PROBLEM TO SOLVE
An unchanged copy of every record below, without pictures, is the goal.

--- DATASET CONTENT Enclosed Below ---

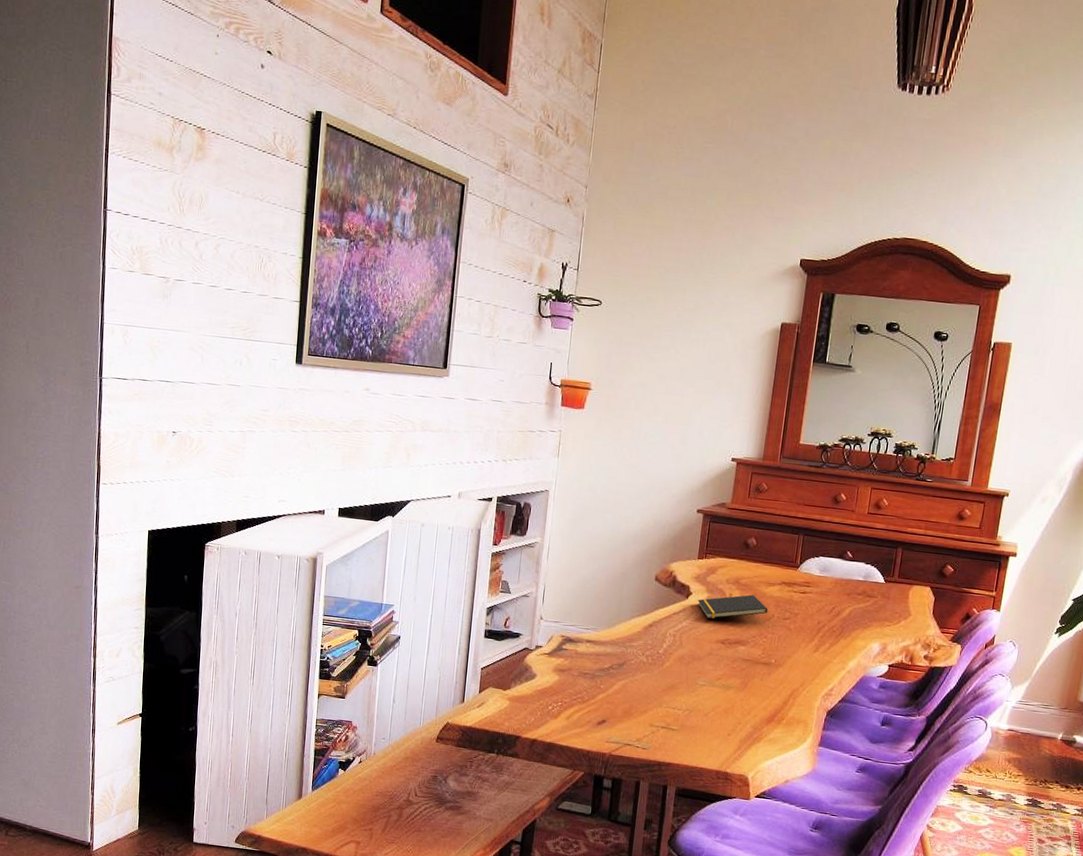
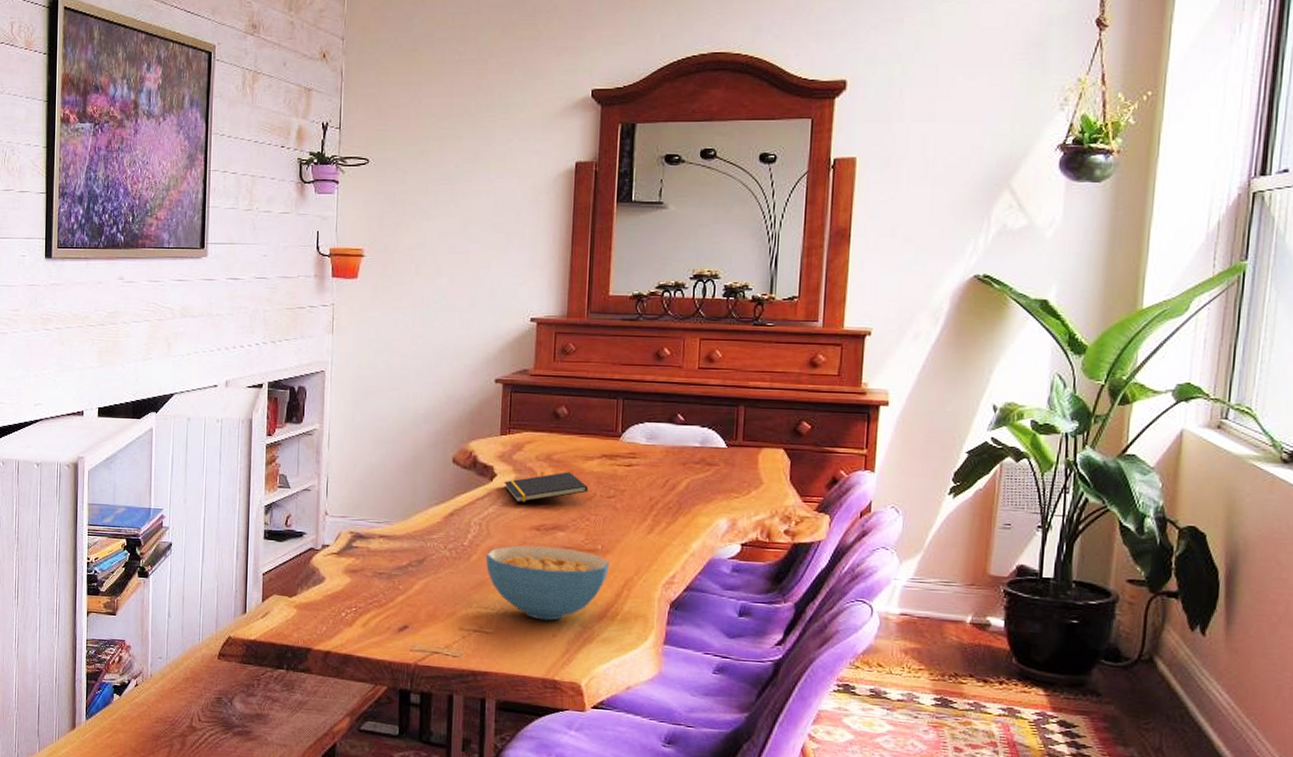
cereal bowl: none [676,655,781,722] -> present [485,545,610,621]

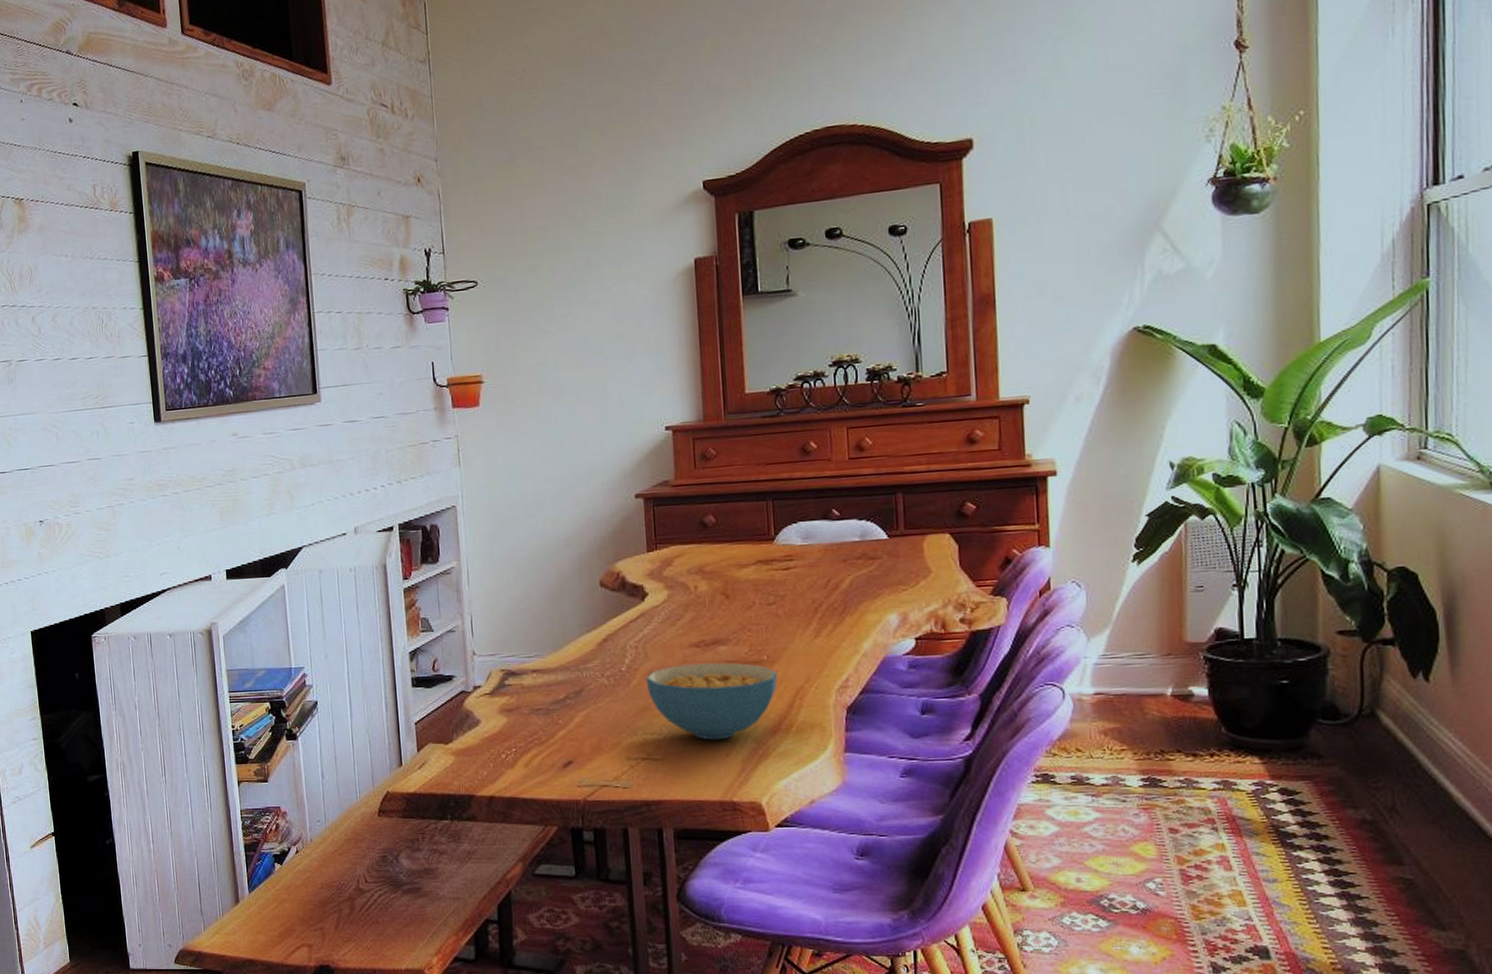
notepad: present [504,472,588,503] -> none [656,582,746,621]

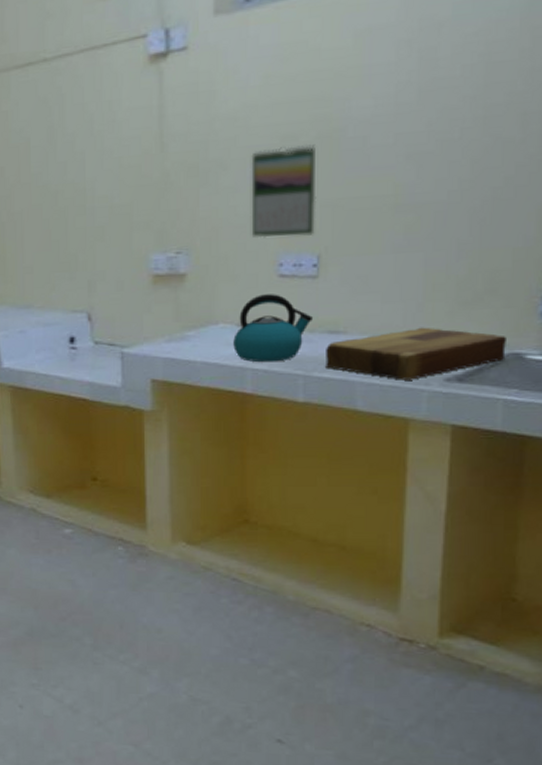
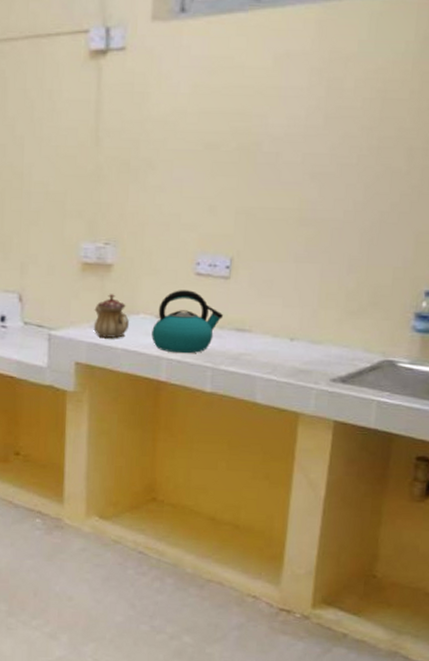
teapot: none [169,305,207,353] -> present [93,294,129,339]
calendar: present [251,144,317,238] -> none [173,154,235,239]
cutting board: present [324,327,506,380] -> none [230,331,383,378]

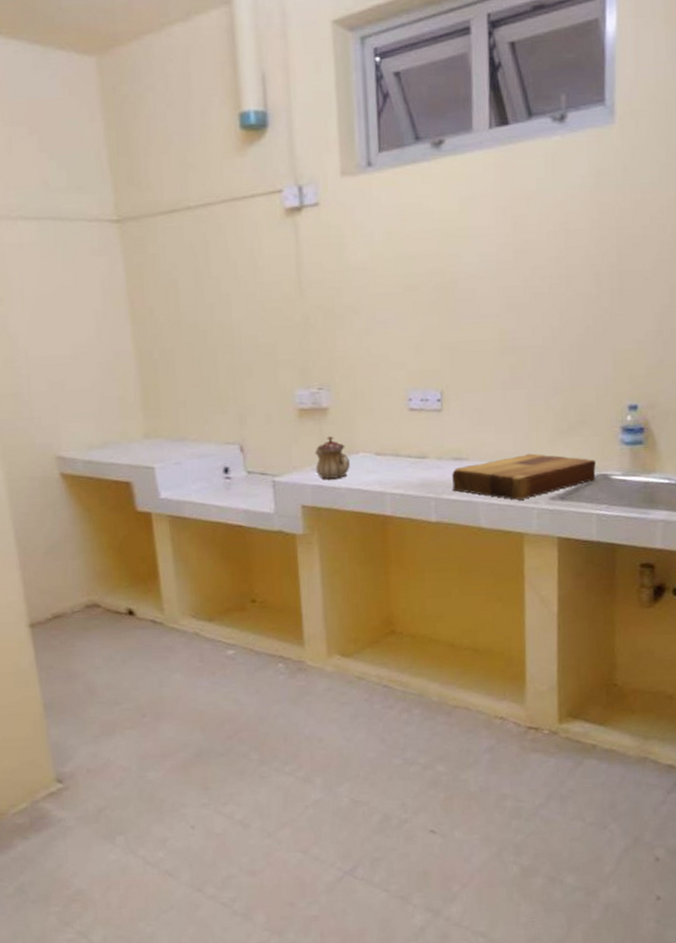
kettle: present [151,290,223,354] -> none [373,425,439,488]
cutting board: none [230,331,383,378] -> present [451,453,596,500]

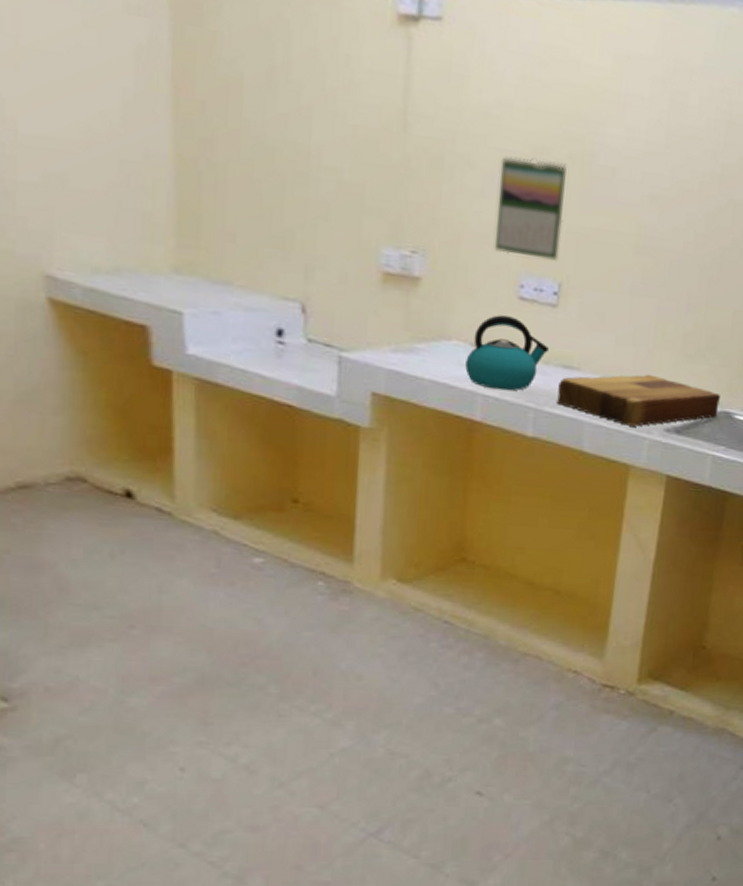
teapot: present [315,436,350,480] -> none [395,313,439,367]
kettle: none [373,425,439,488] -> present [465,315,549,391]
calendar: none [380,294,437,376] -> present [494,155,567,261]

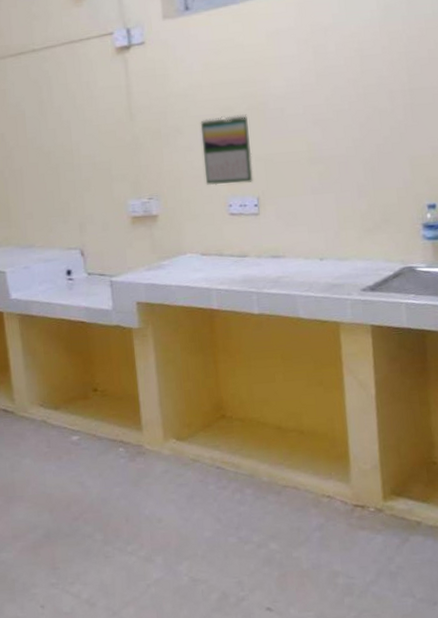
kettle: present [465,315,549,391] -> none [199,228,259,284]
cutting board: present [556,374,720,427] -> none [271,250,403,292]

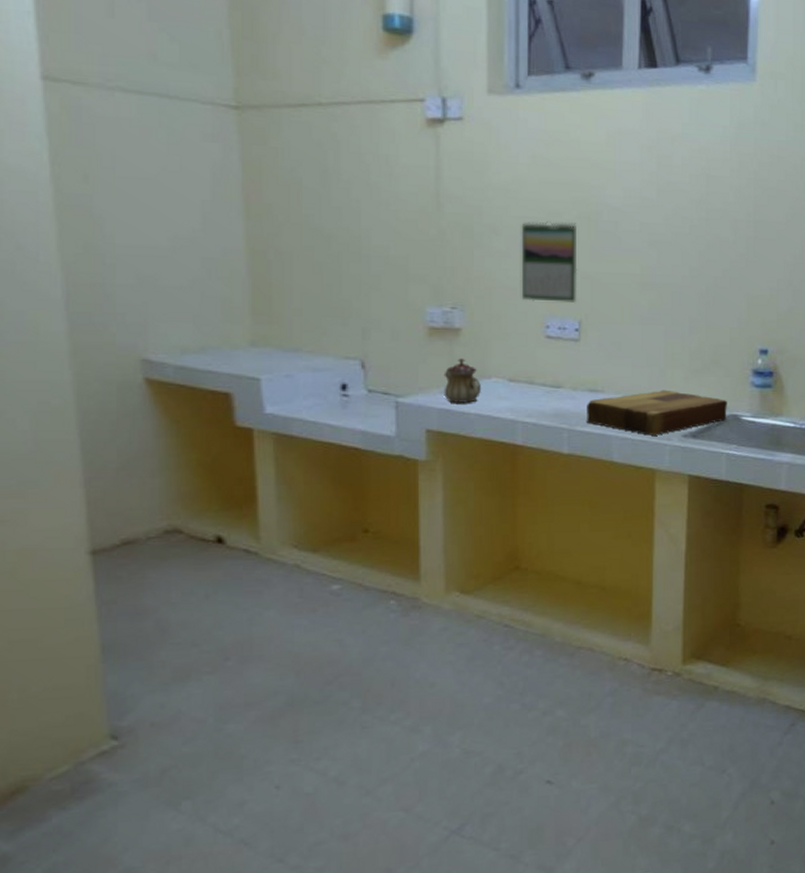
teapot: none [147,240,179,279] -> present [444,358,481,404]
cutting board: none [271,250,403,292] -> present [585,389,727,436]

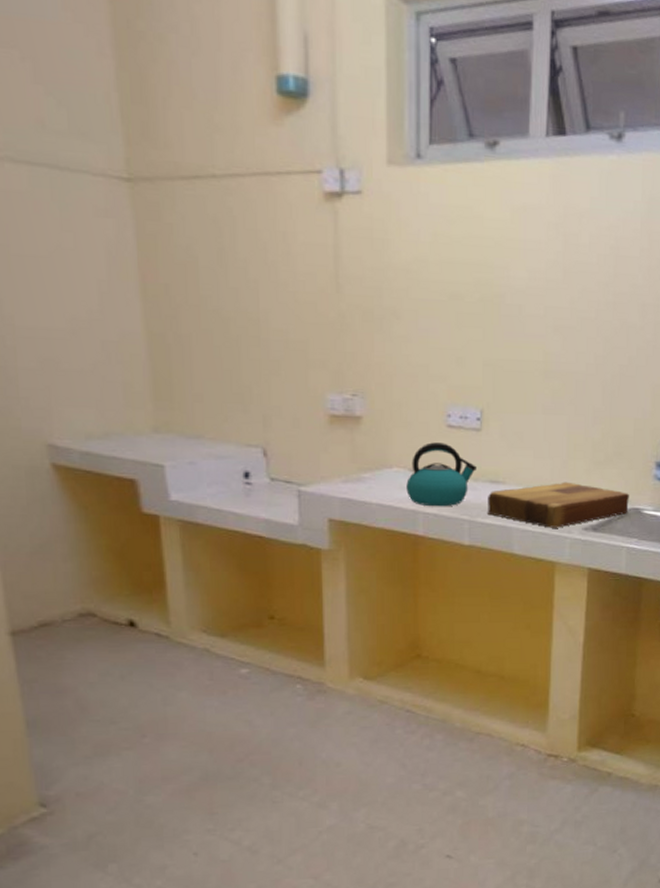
teapot: present [444,358,481,404] -> none [345,447,382,494]
kettle: none [505,353,575,416] -> present [406,442,476,507]
calendar: present [521,221,578,303] -> none [422,304,480,391]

--- End of Enclosed DATASET CONTENT ---

OUTPUT OF THE EXERCISE
cereal bowl: none [676,655,781,722] -> present [485,545,610,621]

notepad: present [504,472,588,503] -> none [656,582,746,621]

teapot: none [169,305,207,353] -> present [93,294,129,339]
calendar: present [251,144,317,238] -> none [173,154,235,239]
cutting board: present [324,327,506,380] -> none [230,331,383,378]

kettle: present [151,290,223,354] -> none [373,425,439,488]
cutting board: none [230,331,383,378] -> present [451,453,596,500]

teapot: present [315,436,350,480] -> none [395,313,439,367]
kettle: none [373,425,439,488] -> present [465,315,549,391]
calendar: none [380,294,437,376] -> present [494,155,567,261]

kettle: present [465,315,549,391] -> none [199,228,259,284]
cutting board: present [556,374,720,427] -> none [271,250,403,292]

teapot: none [147,240,179,279] -> present [444,358,481,404]
cutting board: none [271,250,403,292] -> present [585,389,727,436]

teapot: present [444,358,481,404] -> none [345,447,382,494]
kettle: none [505,353,575,416] -> present [406,442,476,507]
calendar: present [521,221,578,303] -> none [422,304,480,391]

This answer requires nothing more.